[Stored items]

+---+

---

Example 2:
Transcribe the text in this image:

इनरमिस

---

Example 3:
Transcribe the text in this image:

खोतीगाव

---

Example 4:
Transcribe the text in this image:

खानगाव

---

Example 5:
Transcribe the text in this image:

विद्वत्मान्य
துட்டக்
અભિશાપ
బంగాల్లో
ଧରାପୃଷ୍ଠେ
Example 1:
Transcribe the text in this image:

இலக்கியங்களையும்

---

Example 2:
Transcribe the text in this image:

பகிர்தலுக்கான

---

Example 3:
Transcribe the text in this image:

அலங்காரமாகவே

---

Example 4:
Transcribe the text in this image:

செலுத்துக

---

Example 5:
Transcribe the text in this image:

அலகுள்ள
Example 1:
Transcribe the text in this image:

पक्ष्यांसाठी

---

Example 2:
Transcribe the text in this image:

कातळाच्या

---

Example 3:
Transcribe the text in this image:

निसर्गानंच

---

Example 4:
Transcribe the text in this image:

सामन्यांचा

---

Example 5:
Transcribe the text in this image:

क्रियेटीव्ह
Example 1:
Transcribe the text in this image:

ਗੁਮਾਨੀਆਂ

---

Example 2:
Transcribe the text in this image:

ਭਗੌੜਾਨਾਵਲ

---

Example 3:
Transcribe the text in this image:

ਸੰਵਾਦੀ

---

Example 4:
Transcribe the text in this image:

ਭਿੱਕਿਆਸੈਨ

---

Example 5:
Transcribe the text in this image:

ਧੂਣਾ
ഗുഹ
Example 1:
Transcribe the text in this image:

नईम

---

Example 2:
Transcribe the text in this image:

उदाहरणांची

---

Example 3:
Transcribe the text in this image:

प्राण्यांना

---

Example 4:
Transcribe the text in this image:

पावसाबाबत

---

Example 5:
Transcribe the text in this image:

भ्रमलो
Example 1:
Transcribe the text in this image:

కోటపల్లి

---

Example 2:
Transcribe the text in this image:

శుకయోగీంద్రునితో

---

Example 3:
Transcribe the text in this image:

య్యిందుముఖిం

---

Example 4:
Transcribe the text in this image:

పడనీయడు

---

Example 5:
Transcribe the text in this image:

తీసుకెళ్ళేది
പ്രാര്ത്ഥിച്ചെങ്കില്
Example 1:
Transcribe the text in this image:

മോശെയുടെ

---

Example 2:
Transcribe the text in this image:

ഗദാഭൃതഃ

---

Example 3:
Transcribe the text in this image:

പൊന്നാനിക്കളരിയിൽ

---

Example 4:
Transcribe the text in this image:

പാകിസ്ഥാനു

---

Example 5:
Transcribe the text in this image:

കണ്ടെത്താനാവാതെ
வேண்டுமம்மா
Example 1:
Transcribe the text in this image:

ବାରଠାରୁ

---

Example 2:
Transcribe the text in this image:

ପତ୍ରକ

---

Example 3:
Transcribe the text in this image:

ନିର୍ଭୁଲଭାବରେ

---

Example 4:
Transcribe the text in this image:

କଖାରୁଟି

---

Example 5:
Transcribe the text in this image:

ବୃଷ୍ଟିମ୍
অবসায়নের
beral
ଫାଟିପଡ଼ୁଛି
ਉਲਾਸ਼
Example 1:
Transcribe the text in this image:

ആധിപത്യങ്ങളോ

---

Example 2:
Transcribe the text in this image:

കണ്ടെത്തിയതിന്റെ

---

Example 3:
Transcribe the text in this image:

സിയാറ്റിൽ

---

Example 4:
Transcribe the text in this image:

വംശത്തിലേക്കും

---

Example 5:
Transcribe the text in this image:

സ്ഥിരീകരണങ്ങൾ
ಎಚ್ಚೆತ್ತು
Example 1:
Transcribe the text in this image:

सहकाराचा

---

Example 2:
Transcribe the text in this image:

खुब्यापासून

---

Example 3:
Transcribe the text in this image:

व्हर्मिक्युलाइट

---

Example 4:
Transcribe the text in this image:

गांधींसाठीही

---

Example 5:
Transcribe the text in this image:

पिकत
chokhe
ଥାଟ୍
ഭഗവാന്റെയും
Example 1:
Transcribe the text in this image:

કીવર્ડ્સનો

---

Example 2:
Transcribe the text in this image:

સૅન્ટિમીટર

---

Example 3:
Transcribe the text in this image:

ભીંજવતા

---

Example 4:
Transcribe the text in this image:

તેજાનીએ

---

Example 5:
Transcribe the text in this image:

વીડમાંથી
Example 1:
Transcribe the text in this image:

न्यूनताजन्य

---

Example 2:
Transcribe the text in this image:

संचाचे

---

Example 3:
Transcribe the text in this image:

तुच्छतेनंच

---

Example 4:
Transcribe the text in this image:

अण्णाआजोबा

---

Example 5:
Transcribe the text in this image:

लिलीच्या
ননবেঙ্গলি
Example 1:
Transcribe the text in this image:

+---+

Exercise aim :: Output every entry again, exactly as given.

Task response ::
---

Example 2:
Transcribe the text in this image:

इनरमिस

---

Example 3:
Transcribe the text in this image:

खोतीगाव

---

Example 4:
Transcribe the text in this image:

खानगाव

---

Example 5:
Transcribe the text in this image:

विद्वत्मान्य
துட்டக்
અભિશાપ
బంగాల్లో
ଧରାପୃଷ୍ଠେ
Example 1:
Transcribe the text in this image:

இலக்கியங்களையும்

---

Example 2:
Transcribe the text in this image:

பகிர்தலுக்கான

---

Example 3:
Transcribe the text in this image:

அலங்காரமாகவே

---

Example 4:
Transcribe the text in this image:

செலுத்துக

---

Example 5:
Transcribe the text in this image:

அலகுள்ள
Example 1:
Transcribe the text in this image:

पक्ष्यांसाठी

---

Example 2:
Transcribe the text in this image:

कातळाच्या

---

Example 3:
Transcribe the text in this image:

निसर्गानंच

---

Example 4:
Transcribe the text in this image:

सामन्यांचा

---

Example 5:
Transcribe the text in this image:

क्रियेटीव्ह
Example 1:
Transcribe the text in this image:

ਗੁਮਾਨੀਆਂ

---

Example 2:
Transcribe the text in this image:

ਭਗੌੜਾਨਾਵਲ

---

Example 3:
Transcribe the text in this image:

ਸੰਵਾਦੀ

---

Example 4:
Transcribe the text in this image:

ਭਿੱਕਿਆਸੈਨ

---

Example 5:
Transcribe the text in this image:

ਧੂਣਾ
ഗുഹ
Example 1:
Transcribe the text in this image:

नईम

---

Example 2:
Transcribe the text in this image:

उदाहरणांची

---

Example 3:
Transcribe the text in this image:

प्राण्यांना

---

Example 4:
Transcribe the text in this image:

पावसाबाबत

---

Example 5:
Transcribe the text in this image:

भ्रमलो
Example 1:
Transcribe the text in this image:

కోటపల్లి

---

Example 2:
Transcribe the text in this image:

శుకయోగీంద్రునితో

---

Example 3:
Transcribe the text in this image:

య్యిందుముఖిం

---

Example 4:
Transcribe the text in this image:

పడనీయడు

---

Example 5:
Transcribe the text in this image:

తీసుకెళ్ళేది
പ്രാര്ത്ഥിച്ചെങ്കില്
Example 1:
Transcribe the text in this image:

മോശെയുടെ

---

Example 2:
Transcribe the text in this image:

ഗദാഭൃതഃ

---

Example 3:
Transcribe the text in this image:

പൊന്നാനിക്കളരിയിൽ

---

Example 4:
Transcribe the text in this image:

പാകിസ്ഥാനു

---

Example 5:
Transcribe the text in this image:

കണ്ടെത്താനാവാതെ
வேண்டுமம்மா
Example 1:
Transcribe the text in this image:

ବାରଠାରୁ

---

Example 2:
Transcribe the text in this image:

ପତ୍ରକ

---

Example 3:
Transcribe the text in this image:

ନିର୍ଭୁଲଭାବରେ

---

Example 4:
Transcribe the text in this image:

କଖାରୁଟି

---

Example 5:
Transcribe the text in this image:

ବୃଷ୍ଟିମ୍
অবসায়নের
beral
ଫାଟିପଡ଼ୁଛି
ਉਲਾਸ਼
Example 1:
Transcribe the text in this image:

ആധിപത്യങ്ങളോ

---

Example 2:
Transcribe the text in this image:

കണ്ടെത്തിയതിന്റെ

---

Example 3:
Transcribe the text in this image:

സിയാറ്റിൽ

---

Example 4:
Transcribe the text in this image:

വംശത്തിലേക്കും

---

Example 5:
Transcribe the text in this image:

സ്ഥിരീകരണങ്ങൾ
ಎಚ್ಚೆತ್ತು
Example 1:
Transcribe the text in this image:

सहकाराचा

---

Example 2:
Transcribe the text in this image:

खुब्यापासून

---

Example 3:
Transcribe the text in this image:

व्हर्मिक्युलाइट

---

Example 4:
Transcribe the text in this image:

गांधींसाठीही

---

Example 5:
Transcribe the text in this image:

पिकत
chokhe
ଥାଟ୍
ഭഗവാന്റെയും
Example 1:
Transcribe the text in this image:

કીવર્ડ્સનો

---

Example 2:
Transcribe the text in this image:

સૅન્ટિમીટર

---

Example 3:
Transcribe the text in this image:

ભીંજવતા

---

Example 4:
Transcribe the text in this image:

તેજાનીએ

---

Example 5:
Transcribe the text in this image:

વીડમાંથી
Example 1:
Transcribe the text in this image:

न्यूनताजन्य

---

Example 2:
Transcribe the text in this image:

संचाचे

---

Example 3:
Transcribe the text in this image:

तुच्छतेनंच

---

Example 4:
Transcribe the text in this image:

अण्णाआजोबा

---

Example 5:
Transcribe the text in this image:

लिलीच्या
ননবেঙ্গলি
Example 1:
Transcribe the text in this image:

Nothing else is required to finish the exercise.